> [Yönerge 1] Yelken söyleşisinde "Ateş Çınar: Ben" ile "çok uzaktan gördük." arasındaki bölümü, bu ifadeler de dahil olmak üzere, hiçbir değişiklik yapmadan yeniden yazın.
> [Yönerge 2] Yelken söyleşisine göre o dönemin federasyon başkanının kim olduğunu yazın.

> [Okuma metni]

▼

Ateş Çınar: Ben sakatlandım çünkü fazla zorlayınca.

Deniz Çınar: Böyle şeyler var bir de işte. Sen istediğin kadar yelken yapmak iste, yani o tekneye binmek iste, fiziksel olarak yeterli değilsen sakatlanırsın. Doğru tekne o yüzden önemli. Türkiye’deki çeşitliliğini arttırsak yelkenci sayısı da çok artar. Çünkü insanlar fiziksel olarak kendilerine uygun tekneyi seçebilir. Neyse, biz 470 için bir şekilde irtibat kurduk. Herkes bizi tanıyor sonuçta. Yelken yapamıyoruz ama yapmak istiyoruz. O zamanın federasyon başkanı Azad Baykal vardı. O bizi tanır. İrtibata geçtik falan. O, “Size bir tane 470 yolluyorum” dedi. Anlattı falan ama Ateş’le ben 470’i daha önce çok uzaktan gördük.

Ateş Çınar: Bu arada sene 2005, göndereceği tekne 1992 modeldi.

▲

> [Veri kesiti]

▼

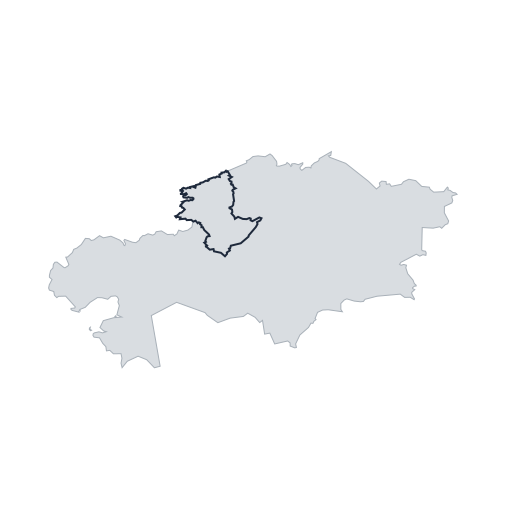 where Qostanay sits in Kazakhstan, rotated 348°
{"feature_id": "KAZ-3196", "entity_name": "Qostanay", "entity_type": "Region", "adm_level": 1, "iso_a3": "KAZ", "parent_name": "Kazakhstan", "parent_adm1": "", "projection": "equal_earth", "projection_center": [62.901, 51.427], "detail": "medium", "context": "in_parent", "style": "outline", "palette": "slate", "viewbox_px": 512, "rotation_deg": 348, "n_neighbors": 0, "source": "natural_earth", "source_scale": "10m", "svg_char_len": 5552}
<svg xmlns="http://www.w3.org/2000/svg" viewBox="0 0 512 512"><g transform="rotate(348 256 256)"><path d="M301.5,330.7L299.0,331.9L297.7,333.7L295.8,333.1L292.5,336.8L282.5,342.4L276.5,350.2L276.5,353.9L274.8,353.9L270.7,351.2L271.3,348.1L269.3,345.7L256.0,345.9L253.5,334.3L248.2,334.2L249.0,320.3L245.8,321.9L242.4,315.8L236.0,310.2L231.1,312.5L217.8,311.4L204.8,313.3L196.0,303.9L194.4,300.8L168.7,284.8L141.2,292.5L139.3,343.9L133.4,344.2L127.5,334.7L119.8,329.5L108.2,332.2L101.8,337.4L101.7,332.8L103.6,328.2L103.7,323.5L96.2,322.0L93.4,317.9L90.0,317.7L90.3,313.4L88.0,309.7L85.9,303.5L80.7,301.7L80.0,299.8L80.6,298.2L81.8,297.6L86.6,297.5L89.9,299.3L93.8,298.9L91.4,297.6L88.5,293.5L93.2,287.5L103.9,286.8L112.0,287.8L107.7,284.6L112.0,276.1L111.4,272.3L112.7,269.7L111.8,267.1L110.3,265.8L105.8,265.3L102.0,267.5L96.7,264.8L92.3,263.7L84.1,266.8L78.3,270.7L72.5,271.7L72.6,273.2L71.8,272.8L70.9,273.5L71.1,274.1L64.9,271.0L63.9,269.9L64.1,268.8L67.9,269.2L68.7,268.2L61.5,255.7L54.5,254.4L52.5,255.3L50.7,252.5L50.8,248.7L46.8,246.4L46.5,244.2L47.8,241.2L51.6,236.6L49.5,233.8L49.9,232.0L52.1,227.5L54.9,225.5L56.1,222.0L58.0,220.3L60.1,220.6L65.8,227.4L66.8,227.8L70.2,226.5L71.2,225.4L69.7,217.6L71.5,217.8L77.1,214.5L79.1,211.6L82.4,211.0L87.5,208.5L92.8,203.3L96.5,204.4L98.1,206.6L100.8,206.5L107.2,203.6L110.5,206.5L118.2,206.5L126.0,212.1L128.6,215.5L129.0,218.0L129.8,218.6L130.9,217.0L130.0,213.3L131.0,212.5L138.1,216.9L141.3,218.0L145.1,216.3L146.1,214.6L149.7,212.4L151.0,212.9L155.0,211.8L159.3,214.1L161.5,213.6L163.4,211.5L168.7,211.8L173.8,216.6L179.6,217.5L180.3,219.2L183.2,218.0L185.8,214.6L189.5,216.8L194.7,216.5L199.3,214.4L201.3,209.7L201.0,208.5L199.1,207.0L190.1,204.3L189.3,202.8L185.8,200.8L189.8,198.3L192.2,198.0L195.5,195.7L193.4,191.4L196.1,187.7L205.4,188.1L206.4,187.3L205.8,186.0L202.3,184.5L197.7,183.8L197.3,183.2L198.0,181.8L201.0,180.9L200.5,180.2L198.2,180.5L195.6,179.6L198.1,174.7L205.0,175.6L229.9,170.3L234.5,170.1L236.1,170.8L237.5,168.7L239.8,167.4L247.1,166.8L265.9,163.1L266.7,162.2L266.3,160.9L269.4,160.3L273.7,158.1L278.8,158.5L285.6,160.8L290.9,159.1L292.7,161.2L295.8,167.7L295.6,170.5L294.7,171.8L295.2,172.4L297.6,173.0L304.2,172.5L305.8,171.0L308.0,173.5L308.7,175.7L310.0,175.0L309.8,173.9L310.3,173.3L313.2,173.7L316.4,175.5L321.1,174.5L320.9,175.8L317.4,178.6L317.3,179.9L318.6,181.8L323.0,179.7L326.5,180.2L328.0,181.3L328.8,179.3L332.4,177.1L336.1,176.3L337.6,175.3L338.1,173.9L351.4,169.6L350.0,173.2L347.7,173.1L348.5,174.7L363.0,184.0L381.5,206.3L387.7,215.5L391.9,213.3L391.8,210.3L394.5,208.9L398.7,210.2L398.4,213.0L401.7,213.2L402.8,216.0L413.2,216.1L415.7,214.0L421.5,212.7L427.9,215.5L432.6,222.4L439.8,224.7L440.2,226.9L443.1,230.5L453.0,232.1L457.5,228.4L458.2,229.5L457.4,231.2L459.5,232.2L461.8,234.8L464.3,235.8L465.5,237.5L460.3,237.9L459.7,239.4L460.0,242.6L458.6,244.8L450.6,246.7L449.2,252.9L451.7,261.8L450.3,264.3L447.7,264.7L443.4,267.5L441.9,265.6L435.1,265.6L424.5,262.7L419.4,284.2L419.7,285.3L422.8,286.6L423.1,288.4L422.3,290.7L419.5,289.4L416.2,290.2L413.2,287.6L396.4,292.3L394.6,294.0L396.0,295.2L398.7,295.0L401.3,296.3L400.1,298.6L400.7,304.9L404.6,312.3L405.1,315.8L406.6,317.9L406.3,318.7L404.8,318.4L402.5,319.6L402.5,320.5L404.3,321.9L400.8,323.9L400.5,325.4L402.1,330.9L401.6,331.6L398.2,328.4L392.8,327.4L389.2,323.3L366.0,320.5L353.7,321.0L351.6,322.8L348.7,322.5L342.7,320.5L335.9,316.8L333.1,317.4L329.1,320.1L327.9,325.9L328.9,328.5L315.5,323.6L309.9,322.7L304.5,323.9L300.8,329.4L301.5,330.7ZM79.7,294.4L78.7,294.7L77.7,293.3L78.1,291.8L79.1,291.3L78.2,293.1L79.7,294.4ZM106.6,286.8L105.7,286.5L105.3,285.9L106.4,285.3L106.6,286.8Z" fill="#d9dde1" stroke="#a8b0b8" stroke-width="1"/><path d="M244.7,167.5L245.9,167.2L247.3,171.3L246.2,171.7L248.8,173.7L245.3,175.1L246.1,177.3L247.5,178.1L247.3,179.4L246.4,180.2L246.8,181.2L248.1,181.4L248.5,184.2L250.1,185.6L247.0,186.4L246.4,187.2L247.2,188.6L247.1,190.1L246.4,190.8L246.0,197.7L245.2,198.4L244.3,201.3L242.8,202.6L240.1,203.0L240.0,203.8L242.2,205.5L242.0,208.1L240.8,209.3L243.0,213.0L243.1,215.3L246.6,214.0L250.8,217.0L254.5,218.0L257.4,217.5L258.6,218.3L258.1,219.9L259.7,221.2L267.3,219.0L269.2,220.2L267.6,222.1L264.0,223.1L264.1,225.1L261.8,227.7L253.2,234.3L252.7,235.5L243.7,240.4L233.5,240.7L232.3,243.1L231.1,243.2L231.6,245.2L228.2,246.5L228.1,247.9L225.6,249.8L222.4,245.6L215.9,242.7L215.9,240.4L212.1,240.2L209.2,236.4L208.2,236.2L210.3,235.6L208.2,232.2L210.0,231.8L209.6,230.7L211.6,227.4L212.7,226.7L214.7,226.9L214.5,225.2L210.8,219.9L210.0,216.8L208.6,216.5L209.2,214.6L207.9,213.3L208.4,212.1L207.0,211.2L205.8,211.8L204.2,208.9L201.9,209.3L200.2,207.2L195.7,206.5L194.8,204.8L189.2,204.2L190.2,202.6L186.8,201.3L186.0,201.7L185.3,200.3L187.5,200.0L190.6,198.0L192.2,198.1L196.0,195.7L194.9,193.8L193.7,193.3L193.6,192.0L192.3,191.5L192.6,190.7L196.2,188.3L195.4,187.7L200.1,187.1L201.7,188.0L203.8,187.6L205.2,188.2L206.5,187.5L206.8,186.6L206.1,185.8L203.3,185.2L202.1,184.3L200.8,184.8L197.3,183.6L197.1,182.7L198.1,181.1L199.8,181.9L201.2,181.1L200.7,180.0L198.5,180.6L194.6,179.5L195.8,179.5L197.8,177.5L195.6,176.4L195.8,175.7L197.9,176.1L197.7,174.8L199.2,174.2L201.6,175.6L203.6,175.0L205.7,175.8L205.7,174.8L209.8,174.7L210.1,175.1L209.5,175.7L210.9,176.6L211.5,175.4L211.1,174.7L211.9,174.1L216.4,173.9L216.8,172.8L219.2,173.0L222.5,171.9L224.4,172.6L225.5,172.2L225.4,171.1L231.1,170.3L232.5,170.9L234.3,170.1L237.0,171.2L237.1,168.7L239.6,168.2L239.6,167.3L242.4,167.6L244.3,166.4L244.7,167.5Z" fill="none" stroke="#1e293b" stroke-width="2"/></g></svg>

▲

> [Yazılı çözüm 1]
Ateş Çınar: Ben sakatlandım çünkü fazla zorlayınca.

Deniz Çınar: Böyle şeyler var bir de işte. Sen istediğin kadar yelken yapmak iste, yani o tekneye binmek iste, fiziksel olarak yeterli değilsen sakatlanırsın. Doğru tekne o yüzden önemli. Türkiye’deki çeşitliliğini arttırsak yelkenci sayısı da çok artar. Çünkü insanlar fiziksel olarak kendilerine uygun tekneyi seçebilir. Neyse, biz 470 için bir şekilde irtibat kurduk. Herkes bizi tanıyor sonuçta. Yelken yapamıyoruz ama yapmak istiyoruz. O zamanın federasyon başkanı Azad Baykal vardı. O bizi tanır. İrtibata geçtik falan. O, “Size bir tane 470 yolluyorum” dedi. Anlattı falan ama Ateş’le ben 470’i daha önce çok uzaktan gördük.

> [Yazılı çözüm 2] O dönemin federasyon başkanı Azad Baykal'dı.